The rites of Umrah begin with the seven Tawaf taken around Kaabah in Mecca. After…
The procedure of going to Marwah
Safa and Marwah, often known as the rites of Sa’I are practised between the hills of the same by all Muslim men and women. According to the Islamic historical records and the beliefs of famous scholars, Sa’I is mainly practised to memorize Hager and Ismail who were trapped in a desert all alone with no availability of the basic provision.
In order to bring water for Ismail, Hager leaving her son alone in the desert climbed up the mountain of Safa in search of water. However, when she couldn’t find it in the valley she descended from the hills and move towards Marwah. Apart from struggling for water, she also watched out in the desert if her son was alright.
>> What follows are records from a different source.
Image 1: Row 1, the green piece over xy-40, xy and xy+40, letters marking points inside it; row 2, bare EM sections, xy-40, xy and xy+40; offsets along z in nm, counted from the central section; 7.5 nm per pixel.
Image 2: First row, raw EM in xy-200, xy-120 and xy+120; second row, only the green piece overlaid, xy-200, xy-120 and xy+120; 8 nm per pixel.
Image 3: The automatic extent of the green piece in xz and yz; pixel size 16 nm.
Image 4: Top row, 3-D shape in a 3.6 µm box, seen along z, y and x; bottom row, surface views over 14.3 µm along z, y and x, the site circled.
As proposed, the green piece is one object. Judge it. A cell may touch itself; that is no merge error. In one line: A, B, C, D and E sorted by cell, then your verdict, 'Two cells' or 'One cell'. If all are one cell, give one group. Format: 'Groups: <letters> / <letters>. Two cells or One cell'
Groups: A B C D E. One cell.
Similarly, she sustains her walk seven times in the same hills. Allah sent down Jibrael directing him to build a spring of fresh water as a reward for the patience and struggle of Hager. Since then the Pilgrims commemorate this incident by following the same path.
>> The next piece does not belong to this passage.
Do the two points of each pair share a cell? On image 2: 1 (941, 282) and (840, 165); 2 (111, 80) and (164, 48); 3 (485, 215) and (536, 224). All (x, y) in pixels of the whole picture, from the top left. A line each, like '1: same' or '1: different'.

After descending from Safa, the pilgrims precede their journey to Marwah. The entire pilgrims stop at Marwah for a short period of time and worship Allah. This process is repeated seven times constantly where the Men and women stand the first half of 7 times at Safa and the second half at Marwa. While going for Marwa, It is a Sunnah for the Muslim men to walk at a fast pace between the two green markers in the valley. However, this ritual is not applicable to women as they can proceed at a normal pace between the hills. The initial green marker is cited beneath the Minaret whereas another one is located in the opposite direction of Ribat al-Abbas. Although no supplications for Safa and Marwah are mentioned in the holy book ‘Quran’ and Hadith, most of the people believe that it is a Sunnah to pause at the hills before proceeding to the next.